Boxe 5.3 - Períodos infecciosos de longa duração:

desperdício ou necessidade?

Zadoks (1971) foi o primeiro a chamar atenção para um fato aparentemente

surpreendente: após um certo limite, períodos infecciosos mais longos em

nada contribuem para aumentar a velocidade da epidemia. O modelo de Camargo

& Bergamin Filho (Tabela 5.3) também leva à mesma conclusão (Figura 5.13e).

Em vista disso, como explicar que muitos fungos apresentam períodos infecciosos

superiores a várias dezenas de dias? Puccinia recondita, por exemplo, chega a 70.

Sobrevivência é a palavra chave. Com um período infeccioso curto, o patógeno

corre o risco de desaparecer, caso condições climáticas desfavoráveis à infecção

perdurem por um tempo igual ou superior a (i + p).
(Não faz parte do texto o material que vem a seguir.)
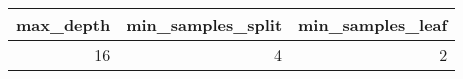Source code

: \begin{tabular}{rrr}
\toprule
max_depth & min_samples_split & min_samples_leaf \\
\midrule
16 & 4 & 2 \\
\bottomrule
\end{tabular}
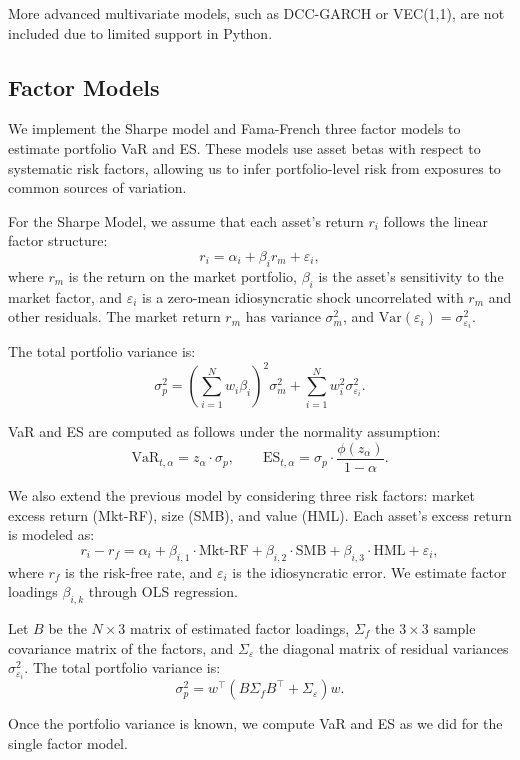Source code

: \documentclass{article}
\begin{document}
More advanced multivariate models, such as DCC-GARCH or VEC(1,1), are not included due to limited support in Python.



\subsection{Factor Models}


We implement the Sharpe model and Fama-French three factor models to estimate portfolio VaR and ES. These models use asset betas with respect to systematic risk factors, allowing us to infer portfolio-level risk from exposures to common sources of variation.

For the Sharpe Model, we assume that each asset’s return $r_i$ follows the linear factor structure:
\[
r_i = \alpha_i + \beta_i r_m + \varepsilon_i,
\]
where $r_m$ is the return on the market portfolio, $\beta_i$ is the asset's sensitivity to the market factor, and $\varepsilon_i$ is a zero-mean idiosyncratic shock uncorrelated with $r_m$ and other residuals. The market return $r_m$ has variance $\sigma_m^2$, and $\mathrm{Var}(\varepsilon_i) = \sigma_{\varepsilon_i}^2$.

The total portfolio variance is:
\[
\sigma_p^2 = \left(\sum_{i=1}^N w_i \beta_i\right)^2 \sigma_m^2 + \sum_{i=1}^N w_i^2 \sigma_{\varepsilon_i}^2.
\]

VaR and ES are computed as follows under the normality assumption:
\[
\text{VaR}_{t,\alpha} = z_\alpha \cdot \sigma_p, \qquad
\text{ES}_{t,\alpha} = \sigma_p \cdot \frac{\phi(z_\alpha)}{1 - \alpha}.
\]
 
We also extend the previous model by considering three risk factors: market excess return (Mkt-RF), size (SMB), and value (HML). Each asset’s excess return is modeled as:
\[
r_i - r_f = \alpha_i + \beta_{i,1} \cdot \text{Mkt-RF} + \beta_{i,2} \cdot \text{SMB} + \beta_{i,3} \cdot \text{HML} + \varepsilon_i,
\]
where $r_f$ is the risk-free rate, and $\varepsilon_i$ is the idiosyncratic error. We estimate factor loadings $\beta_{i,k}$ through OLS regression.

Let $B$ be the $N \times 3$ matrix of estimated factor loadings, $\Sigma_f$ the $3 \times 3$ sample covariance matrix of the factors, and $\Sigma_\varepsilon$ the diagonal matrix of residual variances $\sigma_{\varepsilon_i}^2$. The total portfolio variance is:
\[
\sigma_p^2 = w^\top (B \Sigma_f B^\top + \Sigma_\varepsilon) w.
\]

Once the portfolio variance is known, we compute VaR and ES as we did for the single factor model.
\end{document}
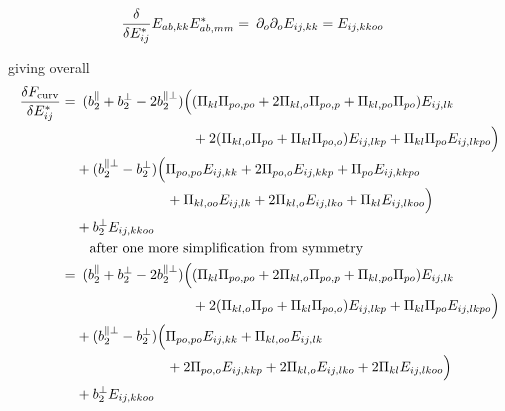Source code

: \documentclass[11pt]{article}
\begin{document}
\begin{align}
    \fdv{E_{ij}^*} E_{ab,kk}E_{ab,mm}^* =&\enspace \pp_o\pp_o E_{ij,kk} = E_{ij,kkoo}
\end{align}

giving overall
\begin{align}
    \fdv{F_\text{curv}}{E_{ij}^*} =&\enspace (b_2^\parallel + b_2^\perp - 2b_2^{\parallel\perp}) \Bigl( (\Pi_{kl}\Pi_{po,po} + 2\Pi_{kl,o}\Pi_{po,p} + \Pi_{kl,po}\Pi_{po})E_{ij,lk} \\
    &\phantom{\enspace (b_2^\parallel + b_2^\perp - 2b_2^{\parallel\perp}) \Bigl(}+ 2(\Pi_{kl,o}\Pi_{po} + \Pi_{kl}\Pi_{po,o})E_{ij,lkp} + \Pi_{kl}\Pi_{po}E_{ij,lkpo} \Bigr) \nonumber \\
    &+ (b_2^{\parallel\perp} - b_2^\perp)\Bigl( \Pi_{po,po}E_{ij,kk} + 2\Pi_{po,o}E_{ij,kkp} + \Pi_{po}E_{ij,kkpo} \nonumber \\ 
    &\phantom{\enspace+ (b_2^{\parallel\perp} - b_2^\perp)\Bigl(}+ \Pi_{kl,oo}E_{ij,lk} + 2\Pi_{kl,o}E_{ij,lko} + \Pi_{kl}E_{ij,lkoo} \Bigr) \nonumber \\ 
    &+ b_2^\perp E_{ij,kkoo} \nonumber \\
    &\qq{after one more simplification from symmetry} \nonumber \\
    =&\enspace (b_2^\parallel + b_2^\perp - 2b_2^{\parallel\perp}) \Bigl( (\Pi_{kl}\Pi_{po,po} + 2\Pi_{kl,o}\Pi_{po,p} + \Pi_{kl,po}\Pi_{po})E_{ij,lk} \\
    &\phantom{\enspace (b_2^\parallel + b_2^\perp - 2b_2^{\parallel\perp}) \Bigl(}+ 2(\Pi_{kl,o}\Pi_{po} + \Pi_{kl}\Pi_{po,o})E_{ij,lkp} + \Pi_{kl}\Pi_{po}E_{ij,lkpo} \Bigr) \nonumber \\
    &+ (b_2^{\parallel\perp} - b_2^\perp)\Bigl( \Pi_{po,po}E_{ij,kk} + \Pi_{kl,oo}E_{ij,lk} \nonumber \\ 
    &\phantom{\enspace+ (b_2^{\parallel\perp} - b_2^\perp)\Bigl(}+ 2\Pi_{po,o}E_{ij,kkp} + 2\Pi_{kl,o}E_{ij,lko} + 2\Pi_{kl}E_{ij,lkoo} \Bigr) \nonumber \\ 
    &+ b_2^\perp E_{ij,kkoo} \nonumber
\end{align}
\end{document}
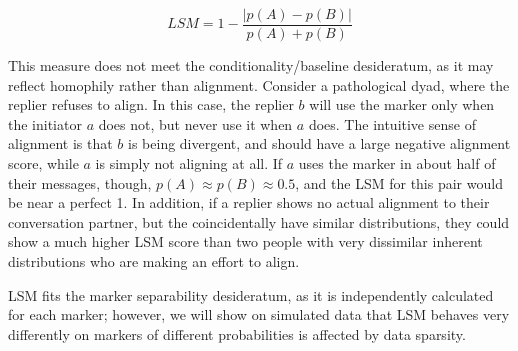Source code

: \documentclass{acm_proc_article-sp}
\begin{document}
\begin{equation}
LSM = 1 - \frac{|p(A)-p(B)|}{p(A)+p(B)}
\end{equation}

This measure does not meet the conditionality/baseline desideratum, as it may reflect homophily rather than alignment.  Consider a pathological dyad, where the replier refuses to align.  In this case, the replier $b$ will use the marker only when the initiator $a$ does not, but never use it when $a$ does. The intuitive sense of alignment is that $b$ is being divergent, and should have a large negative alignment score, while $a$ is simply not aligning at all. If $a$ uses the marker in about half of their messages, though, $p(A) \approx p(B) \approx 0.5$, and the LSM for this pair would be near a perfect 1.  In addition, if a replier shows no actual alignment to their conversation partner, but the coincidentally have similar distributions, they could show a much higher LSM score than two people with very dissimilar inherent distributions who are making an effort to align. 

LSM fits the marker separability desideratum, as it is independently calculated for each marker; however, we will show on simulated data that LSM behaves very differently on markers of different probabilities is affected by data sparsity.





\end{document}

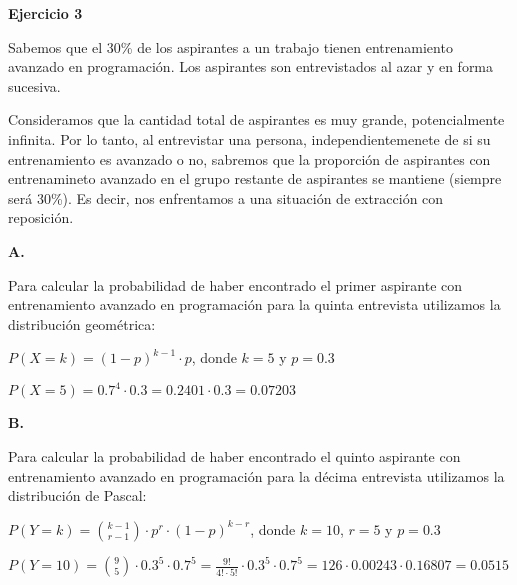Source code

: \documentclass[11pt]{article}
\begin{document}
\textbf{Ejercicio 3}

Sabemos que el 30\% de los aspirantes a un trabajo tienen entrenamiento avanzado en programación. Los aspirantes son entrevistados al azar y en forma sucesiva. \par
Consideramos que la cantidad total de aspirantes es muy grande, potencialmente infinita. Por lo tanto, al entrevistar una persona, independientemenete de si su entrenamiento es avanzado o no, sabremos que la proporción de aspirantes con entrenamineto avanzado en el grupo restante de aspirantes se mantiene (siempre será 30\%). Es decir, nos enfrentamos a una situación de extracción con reposición. \par

\textbf{A.} \par
Para calcular la probabilidad de haber encontrado el primer aspirante con entrenamiento avanzado en programación para la quinta entrevista utilizamos la distribución geométrica: \par
$P(X=k) = (1-p)^{k-1} \cdot p$, donde $k = 5$ y $p = 0.3$ \par
$P(X=5) = 0.7^4 \cdot 0.3 = 0.2401 \cdot 0.3 = 0.07203 $


\textbf{B.} \par
Para calcular la probabilidad de haber encontrado el quinto aspirante con entrenamiento avanzado en programación para la décima entrevista utilizamos la distribución de Pascal: \par
$P(Y=k) = \binom{k-1}{r-1} \cdot p^r \cdot (1-p)^{k-r}$, donde $k = 10$, $r = 5$ y $p = 0.3$ \par
$P(Y=10) = \binom{9}{5} \cdot 0.3^5 \cdot 0.7^5 = \frac{9!}{4! \cdot 5!} \cdot 0.3^5 \cdot 0.7^5 = 126 \cdot 0.00243 \cdot 0.16807 = 0.0515$
\end{document}
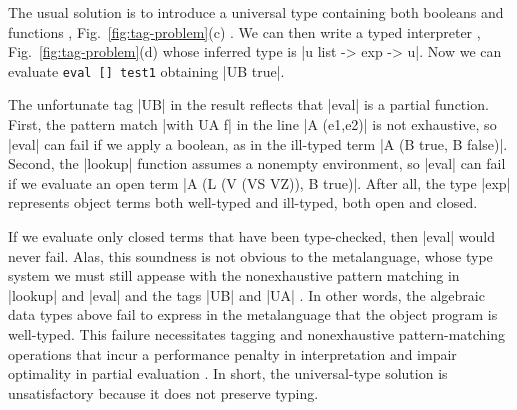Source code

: The usual solution is to introduce a universal type \citep[\S1.3]
{WalidICFP02} containing both booleans and functions%
, Fig.~\ref{fig:tag-problem}(c)%
.
We can then write a typed interpreter%
, Fig.~\ref{fig:tag-problem}(d)
whose inferred type is |u list -> exp -> u|. Now we can evaluate
\texttt{eval [] test1} obtaining |UB true|.
\begin{comment}
\begin{code}
let test1r = eval [] test1
val test1r : u = UB true 
\end{code}
\end{comment}
The unfortunate tag |UB| in the result reflects that |eval| is a partial
function.  
First, the pattern match |with UA f| in the line |A (e1,e2)| is not 
exhaustive, so |eval| can fail if we apply a boolean,
as in the ill-typed term |A (B true, B false)|.
Second, the |lookup|
function assumes a nonempty environment, so |eval| can fail if we
evaluate an open term |A (L (V (VS VZ)), B true)|.
After all, the type |exp| represents object
terms both well-typed and ill-typed, both open and closed.
\begin{comment}
First, the pattern match |with UA f| in the line
|A (e1,e2)| is not exhaustive, so |eval| can fail if we apply a boolean,
as in the ill-typed term |A (B true, B false)|.
\begin{code}
let test2 = A (B true, B false)
let test2r = eval [] test2
Exception: Match_failure in eval
\end{code}
Second, the |lookup|
function assumes a nonempty environment, so |eval| can fail if we
evaluate an open term
\begin{code}
let test3 = A (L (V (VS VZ)), B true)
let test3r = eval [] test3
Exception: Match_failure in lookup
\end{code}
After all, the type |exp| represents object
terms both well-typed and ill-typed, both open and closed.
\end{comment}

If we evaluate only closed terms that have been type-checked, then
|eval| would never fail. Alas, this soundness is not obvious to the
metalanguage, whose type system we must still appease with the
nonexhaustive pattern matching in |lookup| and |eval| and the tags |UB|
and |UA| \cite[\S1.4]{WalidICFP02}.  In other words, the algebraic data
types above fail to express in the metalanguage that the object program
is well-typed.  This failure necessitates tagging and nonexhaustive
pattern\hyp matching operations that incur a performance penalty in
interpretation \cite{WalidICFP02} and impair optimality in partial evaluation
\cite{taha-tag}.  In short, the universal\hyp type solution is
unsatisfactory because it does not preserve typing.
Modelos de simulação podem,

como se vê, em segundos, capturar alguns dos segredos que governam a natureza.

Modelos matemáticos, como os descritos neste item, sempre fornecem um resultado preciso. Seria, porém, este resultado preciso um bom resultado? Zadoks & Schein (1979) diferenciam o uso de simuladores para demonstrar princípios gerais e o uso de simuladores para prever acuradamente o desenvolvimento de epidemias no mundo real. Para o primeiro caso, sim, os simuladores geralmente produzem bons resultados; para o segundo caso, no entanto, pode-se dizer que ainda falta percorrer um longo caminho até que os resultados precisos que o computador fornece possam ser considerados bons resultados.